Pulling one hand off my knee, I looked at my watch. 8:30 p.m. The sky was dark and the street lamps lit, casting reflections on the small puddles that pooled in the crack
s of the sidewalks from the late afternoon rain.
I sucked air through my nostrils, taking in the scent of rainwater on concrete.
Standing straight, I raised my arms to the sky, stretching my overworked limbs. I still had a couple hours to go, but I needed water.
I turned around, searching for a place I knew I could walk into easily without causing some kind of commotion in my sweat-soaked clothes.

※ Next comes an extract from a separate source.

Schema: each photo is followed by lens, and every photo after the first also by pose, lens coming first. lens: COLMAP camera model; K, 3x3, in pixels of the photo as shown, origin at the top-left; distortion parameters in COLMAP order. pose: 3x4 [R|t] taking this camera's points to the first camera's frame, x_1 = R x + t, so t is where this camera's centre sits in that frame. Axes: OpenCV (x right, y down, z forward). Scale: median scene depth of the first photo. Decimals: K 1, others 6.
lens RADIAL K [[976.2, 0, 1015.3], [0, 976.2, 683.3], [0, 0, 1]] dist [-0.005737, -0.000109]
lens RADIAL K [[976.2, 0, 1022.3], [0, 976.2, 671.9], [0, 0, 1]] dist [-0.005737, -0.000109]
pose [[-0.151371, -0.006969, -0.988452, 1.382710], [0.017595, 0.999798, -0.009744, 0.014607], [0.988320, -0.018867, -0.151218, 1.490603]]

The building so gold it reeked of first class was probably not that place. The awning in front sheltered its guests from the drizzle beginning to once again fall from the sky. Through the tall glass front window, I could see a man pushing a coffee cart toward the elevator doors. That was the only invitation I needed.
A few people sat on the concrete border, but I walked past them briskly, through the revolving door, and into warmth.
The lobby was full of furnishings and people, but I ignored them, making a beeline to the cart with coffee and ice water laid out temptingly. I ignored the hotel worker who hovered nearby and picked up the steel pitcher and poured a cup of water, drinking it in one gulp.
“Excuse me, Miss! Are you a guest?” the uniformed man asked.
I swallowed hard and closed my eyes briefly. My fingers clenched on the plastic cup before I turned to him. “No.”
“Well, th-th-the refreshments are for guests,” he stammered. I fingered the hem of my shirt, drawing his attention away.
I gave him a smile that probably bordered on too-friendly when I said, “If you don't want me to faint right here in your lobby and cause a commotion, you'll let me drink the goddamned glass of water.”
He huffed but let me be, for the moment. I knew I didn't have long.
Tucking a piece of ice into the inside of my cheek, I poured another, hoping to get a few cups in before I was asked to leave.